**To do**
Update the records below by replacing every occurrence of "dashboard" with "control panel", leaving all other text unchanged. Omit the pictures from your answer.
======== Data for processing
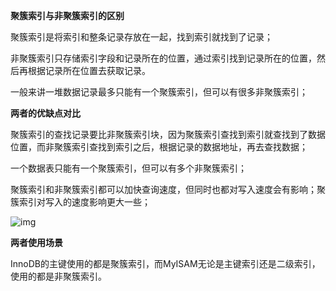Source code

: **聚簇索引与非聚簇索引的区别**

聚簇索引是将索引和整条记录存放在一起，找到索引就找到了记录；

非聚簇索引只存储索引字段和记录所在的位置，通过索引找到记录所在的位置，然后再根据记录所在位置去获取记录。

一般来讲一堆数据记录最多只能有一个聚簇索引，但可以有很多非聚簇索引；

**两者的优缺点对比**

聚簇索引的查找记录要比非聚簇索引块，因为聚簇索引查找到索引就查找到了数据位置，而非聚簇索引查找到索引之后，根据记录的数据地址，再去查找数据；

一个数据表只能有一个聚簇索引，但可以有多个非聚簇索引；

聚簇索引和非聚簇索引都可以加快查询速度，但同时也都对写入速度会有影响；聚簇索引对写入的速度影响更大一些；

![img](https://pics1.baidu.com/feed/0e2442a7d933c895386b4aac5a58fcf6830200a6.jpeg?token=5f0d3403ae2fa337e03313ecef5c01db)

**两者使用场景**

InnoDB的主键使用的都是聚簇索引，而MyISAM无论是主键索引还是二级索引，使用的都是非聚簇索引。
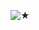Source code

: ![★](https://64.media.tumblr.com/e98b9be2b975eff1f9d53eff190601db/328e296a1b07e8cd-3e/s250x400/ca74e7783fb3f9f89a48f4939d6130c1c095935b.gifv)
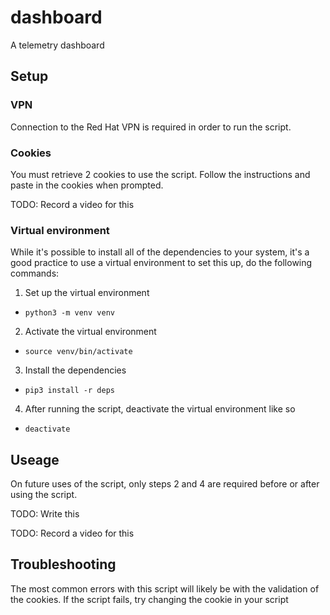 # dashboard
A telemetry dashboard

## Setup

### VPN

Connection to the Red Hat VPN is required in order to run the script.

### Cookies

You must retrieve 2 cookies to use the script. Follow the instructions and paste in the cookies when prompted.

TODO: Record a video for this

### Virtual environment

While it's possible to install all of the dependencies to your system, it's a good practice to use a virtual environment to set this up, do the following commands:

1. Set up the virtual environment
  - `python3 -m venv venv`

2. Activate the virtual environment
  - `source venv/bin/activate`

3. Install the dependencies
  - `pip3 install -r deps`

4. After running the script, deactivate the virtual environment like so
  - `deactivate`


## Useage

On future uses of the script, only steps 2 and 4 are required before or after using the script.

TODO: Write this

TODO: Record a video for this

## Troubleshooting

The most common errors with this script will likely be with the validation of the cookies. If the script fails, try changing the cookie in your script
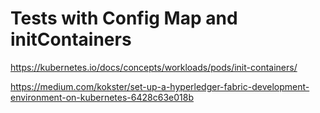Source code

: # Tests with Config Map and initContainers

https://kubernetes.io/docs/concepts/workloads/pods/init-containers/

https://medium.com/kokster/set-up-a-hyperledger-fabric-development-environment-on-kubernetes-6428c63e018b
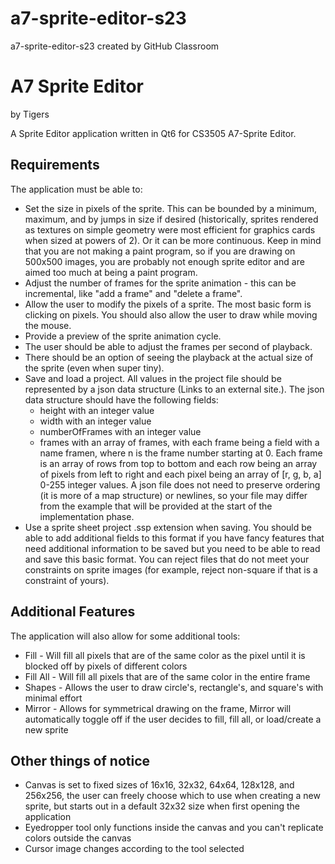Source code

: # a7-sprite-editor-s23
a7-sprite-editor-s23 created by GitHub Classroom
# A7 Sprite Editor

by Tigers

A Sprite Editor application written in Qt6 for CS3505 A7-Sprite Editor.

## Requirements

The application must be able to:

* Set the size in pixels of the sprite. This can be bounded by a minimum, maximum, and by jumps in size if desired (historically, sprites rendered as textures on simple geometry were most efficient for graphics cards when sized at powers of 2). Or it can be more continuous. Keep in mind that you are not making a paint program, so if you are drawing on 500x500 images, you are probably not enough sprite editor and are aimed too much at being a paint program.
* Adjust the number of frames for the sprite animation - this can be incremental, like "add a frame" and "delete a frame".
* Allow the user to modify the pixels of a sprite. The most basic form is clicking on pixels. You should also allow the user to draw while moving the mouse.
* Provide a preview of the sprite animation cycle.
* The user should be able to adjust the frames per second of playback.
* There should be an option of seeing the playback at the actual size of the sprite (even when super tiny).
* Save and load a project. All values in the project file should be represented by a json data structure (Links to an external site.). The json data structure should have the following fields:
  * height with an integer value
  * width with an integer value
  * numberOfFrames with an integer value
  * frames with an array of frames, with each frame being a field with a name framen, where n is the frame number starting at 0. Each frame is an array of rows from top to bottom and each row being an array of pixels from left to right and each pixel being an array of [r, g, b, a] 0-255 integer values. A json file does not need to preserve ordering (it is more of a map structure) or newlines, so your file may differ from the example that will be provided at the start of the implementation phase.
* Use a sprite sheet project .ssp extension when saving. You should be able to add additional fields to this format if you have fancy features that need additional information to be saved but you need to be able to read and save this basic format. You can reject files that do not meet your constraints on sprite images (for example, reject non-square if that is a constraint of yours). 

## Additional Features

The application will also allow for some additional tools:

* Fill - Will fill all pixels that are of the same color as the pixel until it is blocked off by pixels of different colors
* Fill All - Will fill all pixels that are of the same color in the entire frame
* Shapes - Allows the user to draw circle's, rectangle's, and square's with minimal effort
* Mirror - Allows for symmetrical drawing on the frame, Mirror will automatically toggle off if the user decides to fill, fill all, or load/create a new sprite

## Other things of notice
* Canvas is set to fixed sizes of 16x16, 32x32, 64x64, 128x128, and 256x256, the user can freely choose which to use when creating a new sprite, but starts out in a default 32x32 size when first opening the application
* Eyedropper tool only functions inside the canvas and you can't replicate colors outside the canvas
* Cursor image changes according to the tool selected
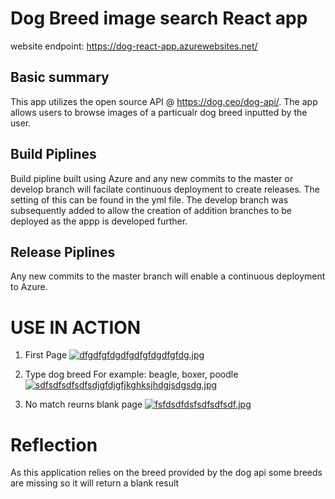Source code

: # Dog Breed image search React app
website endpoint: https://dog-react-app.azurewebsites.net/

## Basic summary 
 This app utilizes the open source API @ https://dog.ceo/dog-api/.
 The app allows users to browse images of a particualr dog breed inputted by the user.
 
##  Build Piplines
Build pipline built using Azure and any new commits to the master or develop branch will facilate 
continuous deployment to create releases. The setting of this can be found in the yml file. The develop branch was subsequently added to allow the creation of addition branches to be deployed as the appp is developed further. 

## Release Piplines 
Any new commits to the master branch will enable a continuous deployment to Azure. 

# USE IN ACTION 

1. First Page
[![dfgdfgfdgdfgdfgfdgdfgfdg.jpg](https://i.postimg.cc/wTyhkN4K/dfgdfgfdgdfgdfgfdgdfgfdg.jpg)](https://postimg.cc/8jGJp7Vw)

2. Type dog breed For example:  beagle, boxer, poodle
[![sdfsdfsdfsdfsdjgfdjgfjkghksjhdgjsdgsdg.jpg](https://i.postimg.cc/KvSYdgvh/sdfsdfsdfsdfsdjgfdjgfjkghksjhdgjsdgsdg.jpg)](https://postimg.cc/BtpsFbKm)

3. No match reurns blank page
[![fsfdsdfdsfsdfsdfsdf.jpg](https://i.postimg.cc/3JsbjYBB/fsfdsdfdsfsdfsdfsdf.jpg)](https://postimg.cc/QHqbhLv9)

# Reflection
 As this application relies on the breed provided by the dog api some breeds are missing so it will return a blank result 

 
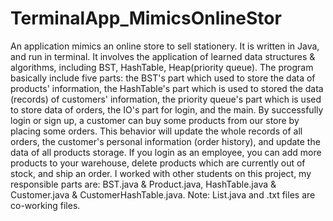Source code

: # TerminalApp_MimicsOnlineStor
An application mimics an online store to sell stationery. It is written in Java, and run in terminal. It involves the application of learned data structures & algorithms, including BST, HashTable, Heap(priority queue). The program basically include five parts: the BST's part which used to store the data of products' information, the HashTable's part which is used to stored the data (records) of customers' information, the priority queue's part which is used to store data of orders, the IO's part for login, and the main. By successfully login or sign up, a customer can buy some products from our store by placing some orders. This behavior will update the whole records of all orders, the customer's personal information (order history), and update the data of all products storage. If you login as an employee, you can add more products to your warehouse, delete products which are currently out of stock, and ship an order. I worked with other students on this project, my responsible parts are:
BST.java & Product.java,
HashTable.java & Customer.java & CustomerHashTable.java.
Note: List.java and .txt files are co-working files.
================
**Solution for this task**
Source code

: **聚簇索引与非聚簇索引的区别**

聚簇索引是将索引和整条记录存放在一起，找到索引就找到了记录；

非聚簇索引只存储索引字段和记录所在的位置，通过索引找到记录所在的位置，然后再根据记录所在位置去获取记录。

一般来讲一堆数据记录最多只能有一个聚簇索引，但可以有很多非聚簇索引；

**两者的优缺点对比**

聚簇索引的查找记录要比非聚簇索引块，因为聚簇索引查找到索引就查找到了数据位置，而非聚簇索引查找到索引之后，根据记录的数据地址，再去查找数据；

一个数据表只能有一个聚簇索引，但可以有多个非聚簇索引；

聚簇索引和非聚簇索引都可以加快查询速度，但同时也都对写入速度会有影响；聚簇索引对写入的速度影响更大一些；

![img](https://pics1.baidu.com/feed/0e2442a7d933c895386b4aac5a58fcf6830200a6.jpeg?token=5f0d3403ae2fa337e03313ecef5c01db)

**两者使用场景**

InnoDB的主键使用的都是聚簇索引，而MyISAM无论是主键索引还是二级索引，使用的都是非聚簇索引。
Source code

: ![★](https://64.media.tumblr.com/e98b9be2b975eff1f9d53eff190601db/328e296a1b07e8cd-3e/s250x400/ca74e7783fb3f9f89a48f4939d6130c1c095935b.gifv)
 # control panel
A telemetry control panel

## Setup

### VPN

Connection to the Red Hat VPN is required in order to run the script.

### Cookies

You must retrieve 2 cookies to use the script. Follow the instructions and paste in the cookies when prompted.

TODO: Record a video for this

### Virtual environment

While it's possible to install all of the dependencies to your system, it's a good practice to use a virtual environment to set this up, do the following commands:

1. Set up the virtual environment
  - `python3 -m venv venv`

2. Activate the virtual environment
  - `source venv/bin/activate`

3. Install the dependencies
  - `pip3 install -r deps`

4. After running the script, deactivate the virtual environment like so
  - `deactivate`


## Useage

On future uses of the script, only steps 2 and 4 are required before or after using the script.

TODO: Write this

TODO: Record a video for this

## Troubleshooting

The most common errors with this script will likely be with the validation of the cookies. If the script fails, try changing the cookie in your script
Source code

: # Tests with Config Map and initContainers

https://kubernetes.io/docs/concepts/workloads/pods/init-containers/

https://medium.com/kokster/set-up-a-hyperledger-fabric-development-environment-on-kubernetes-6428c63e018b
Source code

: # a7-sprite-editor-s23
a7-sprite-editor-s23 created by GitHub Classroom
# A7 Sprite Editor

by Tigers

A Sprite Editor application written in Qt6 for CS3505 A7-Sprite Editor.

## Requirements

The application must be able to:

* Set the size in pixels of the sprite. This can be bounded by a minimum, maximum, and by jumps in size if desired (historically, sprites rendered as textures on simple geometry were most efficient for graphics cards when sized at powers of 2). Or it can be more continuous. Keep in mind that you are not making a paint program, so if you are drawing on 500x500 images, you are probably not enough sprite editor and are aimed too much at being a paint program.
* Adjust the number of frames for the sprite animation - this can be incremental, like "add a frame" and "delete a frame".
* Allow the user to modify the pixels of a sprite. The most basic form is clicking on pixels. You should also allow the user to draw while moving the mouse.
* Provide a preview of the sprite animation cycle.
* The user should be able to adjust the frames per second of playback.
* There should be an option of seeing the playback at the actual size of the sprite (even when super tiny).
* Save and load a project. All values in the project file should be represented by a json data structure (Links to an external site.). The json data structure should have the following fields:
  * height with an integer value
  * width with an integer value
  * numberOfFrames with an integer value
  * frames with an array of frames, with each frame being a field with a name framen, where n is the frame number starting at 0. Each frame is an array of rows from top to bottom and each row being an array of pixels from left to right and each pixel being an array of [r, g, b, a] 0-255 integer values. A json file does not need to preserve ordering (it is more of a map structure) or newlines, so your file may differ from the example that will be provided at the start of the implementation phase.
* Use a sprite sheet project .ssp extension when saving. You should be able to add additional fields to this format if you have fancy features that need additional information to be saved but you need to be able to read and save this basic format. You can reject files that do not meet your constraints on sprite images (for example, reject non-square if that is a constraint of yours). 

## Additional Features

The application will also allow for some additional tools:

* Fill - Will fill all pixels that are of the same color as the pixel until it is blocked off by pixels of different colors
* Fill All - Will fill all pixels that are of the same color in the entire frame
* Shapes - Allows the user to draw circle's, rectangle's, and square's with minimal effort
* Mirror - Allows for symmetrical drawing on the frame, Mirror will automatically toggle off if the user decides to fill, fill all, or load/create a new sprite

## Other things of notice
* Canvas is set to fixed sizes of 16x16, 32x32, 64x64, 128x128, and 256x256, the user can freely choose which to use when creating a new sprite, but starts out in a default 32x32 size when first opening the application
* Eyedropper tool only functions inside the canvas and you can't replicate colors outside the canvas
* Cursor image changes according to the tool selected
Source code

: # Dog Breed image search React app
website endpoint: https://dog-react-app.azurewebsites.net/

## Basic summary 
 This app utilizes the open source API @ https://dog.ceo/dog-api/.
 The app allows users to browse images of a particualr dog breed inputted by the user.
 
##  Build Piplines
Build pipline built using Azure and any new commits to the master or develop branch will facilate 
continuous deployment to create releases. The setting of this can be found in the yml file. The develop branch was subsequently added to allow the creation of addition branches to be deployed as the appp is developed further. 

## Release Piplines 
Any new commits to the master branch will enable a continuous deployment to Azure. 

# USE IN ACTION 

1. First Page
[![dfgdfgfdgdfgdfgfdgdfgfdg.jpg](https://i.postimg.cc/wTyhkN4K/dfgdfgfdgdfgdfgfdgdfgfdg.jpg)](https://postimg.cc/8jGJp7Vw)

2. Type dog breed For example:  beagle, boxer, poodle
[![sdfsdfsdfsdfsdjgfdjgfjkghksjhdgjsdgsdg.jpg](https://i.postimg.cc/KvSYdgvh/sdfsdfsdfsdfsdjgfdjgfjkghksjhdgjsdgsdg.jpg)](https://postimg.cc/BtpsFbKm)

3. No match reurns blank page
[![fsfdsdfdsfsdfsdfsdf.jpg](https://i.postimg.cc/3JsbjYBB/fsfdsdfdsfsdfsdfsdf.jpg)](https://postimg.cc/QHqbhLv9)

# Reflection
 As this application relies on the breed provided by the dog api some breeds are missing so it will return a blank result 

 
Source code

: # TerminalApp_MimicsOnlineStor
An application mimics an online store to sell stationery. It is written in Java, and run in terminal. It involves the application of learned data structures & algorithms, including BST, HashTable, Heap(priority queue). The program basically include five parts: the BST's part which used to store the data of products' information, the HashTable's part which is used to stored the data (records) of customers' information, the priority queue's part which is used to store data of orders, the IO's part for login, and the main. By successfully login or sign up, a customer can buy some products from our store by placing some orders. This behavior will update the whole records of all orders, the customer's personal information (order history), and update the data of all products storage. If you login as an employee, you can add more products to your warehouse, delete products which are currently out of stock, and ship an order. I worked with other students on this project, my responsible parts are:
BST.java & Product.java,
HashTable.java & Customer.java & CustomerHashTable.java.
Note: List.java and .txt files are co-working files.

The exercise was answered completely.